Papier Tigre - Recreation Troisième album pour les Nantais de Papier Tigre. Et le moins que l'on puisse dire c'est que la formule fonctionne à plein sur ce Recreation, chantre d'une mécanique math, power pop à l'énergie créatrice. On les avait quittés avec "l'infant" noisy The beginning and end of now qui révélait la puissance d'un trio technique, on retrouve ici une œuvre aiguisée, fruit d'une production plus propre et d'un travail mélodique mis en avant.

On attaque par le single "Home Truth", puissant, qui, parfois impatient, semble brûler un peu les étapes, pressé d'en découdre d'une certaine manière. Si le pont laisse présager une ouverture vers un temps, un rythme plus aérien, bien rapidement la ferveur du trio reprend le dessus. "This and that and more of this and that" se construit autour d'un riff semblable à une ritournelle écourtée, empêchée. On retient l'énergie d'un morceau aux couleurs presque exotiques par endroits, en tous cas résolument optimistes. "Demands" et dans une moindre mesure "Parent neighbours" empruntent ces mêmes sentiers, tout juste défrichés, avec finesse.

"The later reply" s'ouvre sur une embardée sourde, très Battles. Proche dans sa construction des productions de 31 Knots, le morceau se compose de trois chapitres bien distincts, comme de longues tirades sous forme d'extasiants. La guitare en son clair laisse échapper des trilles salvatrices. Et ce chant incantatoire : If I'm going somewhere would this be better ?!... qui s'achève dans un brasier sonore abrupte. Cette piste figure comme la forme aboutie de la brouillonne "I'm someone who dies".

Et on en vient au deux sommets de cet album : "Chimera" et "Afternoons".
La première laisse éclater le talent de composition de groupe, sans jamais toutefois abandonner la puissance qui en fait la marque de fabrique. Accords augmentés en son clair, croisés guitares-voix et un thème d'une précision éclatante, comme des notes suspendues, dont au hasard, quelque-unes auraient été passées sous silence. La seconde se dévoile dans une introduction parfaite. La deuxième guitare rentre, d'abord discrète, avant de sonner la charge. Le chant n'est pas forcé, coïncide avec des contre-chants inédits. Le refrain explose dans une saillie enragée très Deftones.

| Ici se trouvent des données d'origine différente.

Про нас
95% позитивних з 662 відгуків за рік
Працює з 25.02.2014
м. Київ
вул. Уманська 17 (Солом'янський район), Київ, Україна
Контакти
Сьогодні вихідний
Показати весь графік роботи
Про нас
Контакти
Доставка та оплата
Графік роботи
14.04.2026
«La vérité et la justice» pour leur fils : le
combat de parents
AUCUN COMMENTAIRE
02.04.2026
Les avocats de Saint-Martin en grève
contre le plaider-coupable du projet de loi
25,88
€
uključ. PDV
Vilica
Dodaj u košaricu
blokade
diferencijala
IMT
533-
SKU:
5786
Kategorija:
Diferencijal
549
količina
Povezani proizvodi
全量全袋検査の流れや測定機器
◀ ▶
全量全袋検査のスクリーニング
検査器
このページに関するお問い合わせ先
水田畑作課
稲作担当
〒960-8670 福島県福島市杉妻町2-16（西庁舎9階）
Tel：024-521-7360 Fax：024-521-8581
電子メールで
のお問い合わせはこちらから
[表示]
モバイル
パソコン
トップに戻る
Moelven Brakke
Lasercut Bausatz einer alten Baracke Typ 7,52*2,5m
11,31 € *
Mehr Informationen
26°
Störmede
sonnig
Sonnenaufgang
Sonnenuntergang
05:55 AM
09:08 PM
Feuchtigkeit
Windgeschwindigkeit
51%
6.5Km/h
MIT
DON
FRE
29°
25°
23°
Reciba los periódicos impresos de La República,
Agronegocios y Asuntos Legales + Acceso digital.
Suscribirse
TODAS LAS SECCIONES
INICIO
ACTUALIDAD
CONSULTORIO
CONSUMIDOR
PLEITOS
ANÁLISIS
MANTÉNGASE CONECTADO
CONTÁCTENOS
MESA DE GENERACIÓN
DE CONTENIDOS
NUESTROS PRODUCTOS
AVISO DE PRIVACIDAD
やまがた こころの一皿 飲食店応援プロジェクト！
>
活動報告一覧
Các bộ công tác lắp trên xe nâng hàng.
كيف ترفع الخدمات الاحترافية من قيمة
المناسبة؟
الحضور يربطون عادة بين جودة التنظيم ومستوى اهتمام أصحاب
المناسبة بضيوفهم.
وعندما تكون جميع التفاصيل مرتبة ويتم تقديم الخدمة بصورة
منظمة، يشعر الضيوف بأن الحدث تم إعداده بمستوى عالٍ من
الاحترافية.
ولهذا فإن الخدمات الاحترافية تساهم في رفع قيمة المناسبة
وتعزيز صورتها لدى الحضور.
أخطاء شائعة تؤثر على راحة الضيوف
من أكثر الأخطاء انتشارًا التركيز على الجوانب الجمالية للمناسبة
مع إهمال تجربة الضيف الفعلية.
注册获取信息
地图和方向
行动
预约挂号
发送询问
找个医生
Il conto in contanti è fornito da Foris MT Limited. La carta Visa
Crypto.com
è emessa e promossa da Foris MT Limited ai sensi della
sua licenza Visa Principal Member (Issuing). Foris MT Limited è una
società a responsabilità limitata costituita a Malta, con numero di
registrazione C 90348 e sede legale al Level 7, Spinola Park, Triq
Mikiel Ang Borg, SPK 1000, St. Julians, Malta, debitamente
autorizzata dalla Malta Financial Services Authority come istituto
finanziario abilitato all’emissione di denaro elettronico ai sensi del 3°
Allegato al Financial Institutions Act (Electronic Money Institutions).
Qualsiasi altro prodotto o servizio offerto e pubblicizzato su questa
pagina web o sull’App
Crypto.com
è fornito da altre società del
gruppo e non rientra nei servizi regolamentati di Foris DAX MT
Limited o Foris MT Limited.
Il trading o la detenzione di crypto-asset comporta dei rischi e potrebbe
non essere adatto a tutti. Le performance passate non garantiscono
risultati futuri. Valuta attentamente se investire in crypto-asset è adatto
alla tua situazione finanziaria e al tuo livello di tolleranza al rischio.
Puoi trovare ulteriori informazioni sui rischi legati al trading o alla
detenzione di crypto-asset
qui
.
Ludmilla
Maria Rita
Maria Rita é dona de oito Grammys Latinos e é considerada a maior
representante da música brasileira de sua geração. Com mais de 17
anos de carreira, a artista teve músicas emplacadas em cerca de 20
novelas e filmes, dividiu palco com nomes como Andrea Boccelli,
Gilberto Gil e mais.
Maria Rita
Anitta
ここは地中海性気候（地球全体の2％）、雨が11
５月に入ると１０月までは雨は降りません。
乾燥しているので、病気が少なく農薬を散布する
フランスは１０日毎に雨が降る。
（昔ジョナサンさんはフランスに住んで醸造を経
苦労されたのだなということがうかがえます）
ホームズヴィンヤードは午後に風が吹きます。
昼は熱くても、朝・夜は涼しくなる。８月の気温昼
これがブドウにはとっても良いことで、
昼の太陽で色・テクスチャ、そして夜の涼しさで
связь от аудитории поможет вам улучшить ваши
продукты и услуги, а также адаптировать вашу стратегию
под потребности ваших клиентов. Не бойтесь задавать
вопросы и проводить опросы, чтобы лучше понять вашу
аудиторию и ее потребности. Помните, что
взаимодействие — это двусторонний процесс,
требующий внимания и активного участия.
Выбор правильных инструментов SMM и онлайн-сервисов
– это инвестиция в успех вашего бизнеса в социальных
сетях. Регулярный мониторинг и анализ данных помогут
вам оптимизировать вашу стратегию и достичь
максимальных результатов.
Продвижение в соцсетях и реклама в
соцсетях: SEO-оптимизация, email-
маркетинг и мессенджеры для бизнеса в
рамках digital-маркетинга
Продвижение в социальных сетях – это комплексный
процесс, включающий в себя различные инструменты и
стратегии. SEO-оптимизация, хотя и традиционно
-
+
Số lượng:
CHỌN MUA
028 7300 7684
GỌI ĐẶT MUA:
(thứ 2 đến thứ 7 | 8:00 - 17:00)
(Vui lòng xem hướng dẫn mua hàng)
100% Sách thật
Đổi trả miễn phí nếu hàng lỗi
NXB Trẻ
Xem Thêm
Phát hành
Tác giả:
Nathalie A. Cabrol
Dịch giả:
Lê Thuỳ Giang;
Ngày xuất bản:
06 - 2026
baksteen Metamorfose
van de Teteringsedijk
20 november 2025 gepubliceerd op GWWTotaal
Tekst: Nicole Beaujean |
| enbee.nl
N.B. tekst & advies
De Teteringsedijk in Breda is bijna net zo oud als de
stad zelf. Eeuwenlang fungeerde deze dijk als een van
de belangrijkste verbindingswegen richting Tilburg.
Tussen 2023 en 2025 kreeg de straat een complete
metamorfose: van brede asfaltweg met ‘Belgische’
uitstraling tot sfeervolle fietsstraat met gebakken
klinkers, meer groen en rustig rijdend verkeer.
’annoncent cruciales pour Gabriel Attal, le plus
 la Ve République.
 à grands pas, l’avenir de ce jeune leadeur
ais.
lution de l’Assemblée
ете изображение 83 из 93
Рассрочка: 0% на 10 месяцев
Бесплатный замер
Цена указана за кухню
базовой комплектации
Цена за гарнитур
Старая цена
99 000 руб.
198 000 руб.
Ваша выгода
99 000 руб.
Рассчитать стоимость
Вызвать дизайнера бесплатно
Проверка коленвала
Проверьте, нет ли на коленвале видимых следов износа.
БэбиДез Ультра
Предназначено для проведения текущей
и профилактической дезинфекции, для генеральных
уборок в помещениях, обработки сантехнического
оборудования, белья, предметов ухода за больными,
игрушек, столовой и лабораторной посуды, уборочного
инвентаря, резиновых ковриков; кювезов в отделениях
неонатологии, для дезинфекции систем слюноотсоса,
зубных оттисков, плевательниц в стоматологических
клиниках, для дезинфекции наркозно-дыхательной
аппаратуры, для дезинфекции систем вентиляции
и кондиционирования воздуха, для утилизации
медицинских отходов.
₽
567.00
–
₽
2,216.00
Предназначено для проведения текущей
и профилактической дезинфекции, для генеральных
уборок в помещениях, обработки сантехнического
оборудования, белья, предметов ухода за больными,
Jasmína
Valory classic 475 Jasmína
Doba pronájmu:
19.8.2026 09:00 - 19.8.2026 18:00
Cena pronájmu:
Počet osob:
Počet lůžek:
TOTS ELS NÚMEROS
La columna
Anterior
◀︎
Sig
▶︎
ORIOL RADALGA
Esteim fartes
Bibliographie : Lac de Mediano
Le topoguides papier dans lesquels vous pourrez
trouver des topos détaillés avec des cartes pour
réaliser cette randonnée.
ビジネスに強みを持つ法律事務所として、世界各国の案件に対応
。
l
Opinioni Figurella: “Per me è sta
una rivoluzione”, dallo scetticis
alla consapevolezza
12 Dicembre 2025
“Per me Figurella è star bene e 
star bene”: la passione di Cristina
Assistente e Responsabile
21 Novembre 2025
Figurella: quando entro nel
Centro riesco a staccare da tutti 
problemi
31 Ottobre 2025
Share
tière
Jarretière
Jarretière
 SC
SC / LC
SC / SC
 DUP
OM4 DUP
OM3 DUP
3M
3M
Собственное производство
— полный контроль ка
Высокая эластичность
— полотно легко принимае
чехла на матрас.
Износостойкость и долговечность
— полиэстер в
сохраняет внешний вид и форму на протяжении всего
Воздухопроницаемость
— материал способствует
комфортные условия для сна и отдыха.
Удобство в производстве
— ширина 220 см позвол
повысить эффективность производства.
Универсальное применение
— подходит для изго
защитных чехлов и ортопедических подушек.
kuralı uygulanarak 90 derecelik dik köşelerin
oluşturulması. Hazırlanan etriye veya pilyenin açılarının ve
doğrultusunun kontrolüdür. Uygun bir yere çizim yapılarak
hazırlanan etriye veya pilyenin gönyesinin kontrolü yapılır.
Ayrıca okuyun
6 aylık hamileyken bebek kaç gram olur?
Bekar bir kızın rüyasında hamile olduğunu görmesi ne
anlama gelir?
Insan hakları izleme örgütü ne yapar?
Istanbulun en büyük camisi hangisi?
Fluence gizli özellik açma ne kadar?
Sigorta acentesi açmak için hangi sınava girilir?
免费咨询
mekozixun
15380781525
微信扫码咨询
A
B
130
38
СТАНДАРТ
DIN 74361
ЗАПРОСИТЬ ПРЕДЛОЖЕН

"Wandering cage" clôture l'album avec ses mimiques guitare-voix confondantes "get up and go... " dans une libre improvisation aux teintes finalement plutôt sombres, qui laisse penser à un Blues-calypso des temps modernes. Certainement un des meilleurs albums de 2012 en rock français, exigeant et devrait-on presque s'excuser "créatif", signé d'un groupe qui allie désormais parfaitement le style et la puissance.